7 QiHuaSanPan 气化三盤
Qi Transforms the Three Layers
"There's two big influences in my work: the sea and the river. Both water. You would think that time would be more compatible with the tide. Time and tide, this daily up and down. But somehow, I think there's a lot to be learned about time by the river."
-- Andy Goldsworthy, "Rivers and Tides"
This is the first movement I had real trouble with understanding from the text.
https://twitter.com/bonkydog/status/1524785350924566529?s=20
Really needed the video to get this one at all. Needed to see how this movement feels.
For me, in my current practice, this movement feels like a river, how it meanders over the course of seasons, how its banks define its movement, but its movement changes its banks.
How water rains down and soaks through the soil, merging with itself, a confluence, an inexorable flow toward the sea.

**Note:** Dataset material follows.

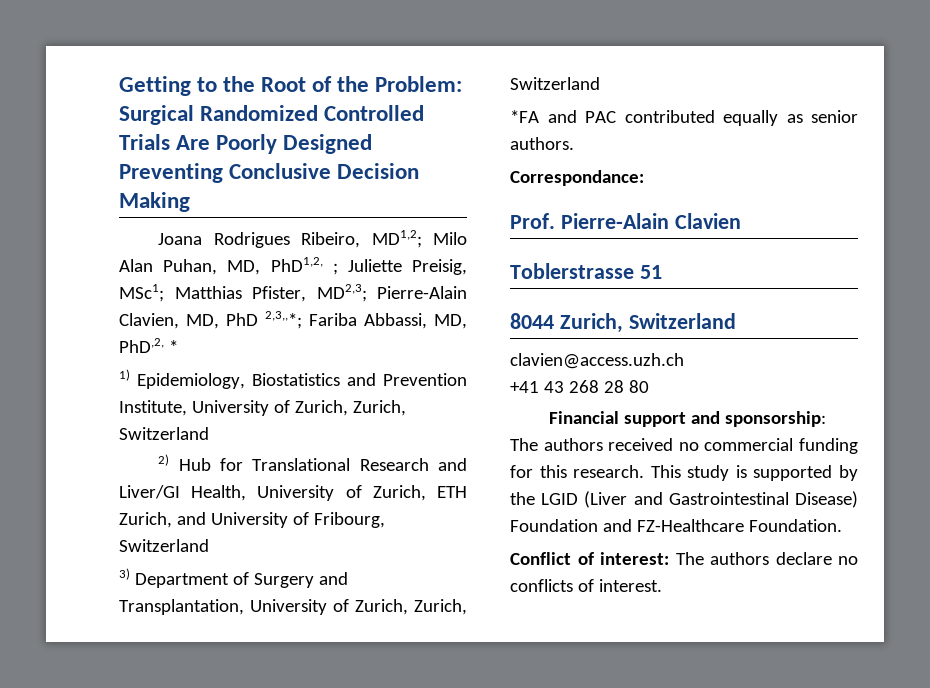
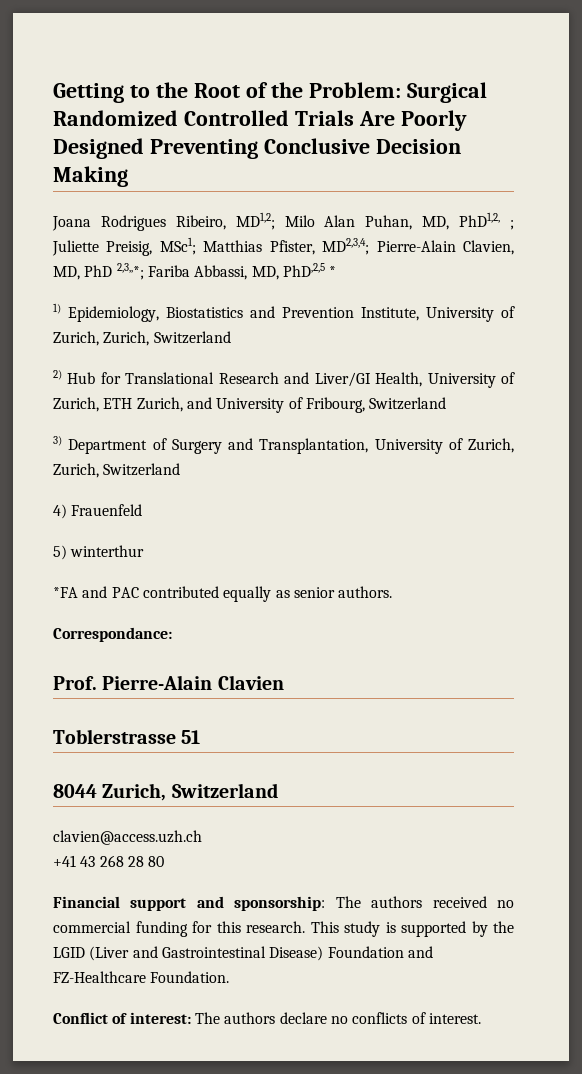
[316,284,367,302] MD2,3; -> [322,238,370,255] MD2,3,4;
[119,338,164,353] PhD,2, -> [282,263,325,277] PhD,2,5
(600, 83) none -> [53,504,143,519] [53,545,145,560] // 4) Frauenfeld // 5) winterthur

Sometimes rushing, sometimes, languid, but the power is always there, the power to submerge, to erode, to dissolve, to wash away barriers, to leak through any crack
and broaden it
Practice feels like this, how it flows through us with repetition, warming in morning, cooling at night. It changes us, and is itself changed. Each day is like a turn in a river, the S curve of time.
"So if I had to find something that would join the year together, it would be something like the river. The river is a river of stone, a river of animals, a river of the wind, a river of the water, a river of many things. A river is not dependent on water. We're talking about the flow. And the river of growth that flows through the trees and the land."
-- Andy Goldsworthy, "Rivers and Tides"
Everything seeming separate flows to the sea.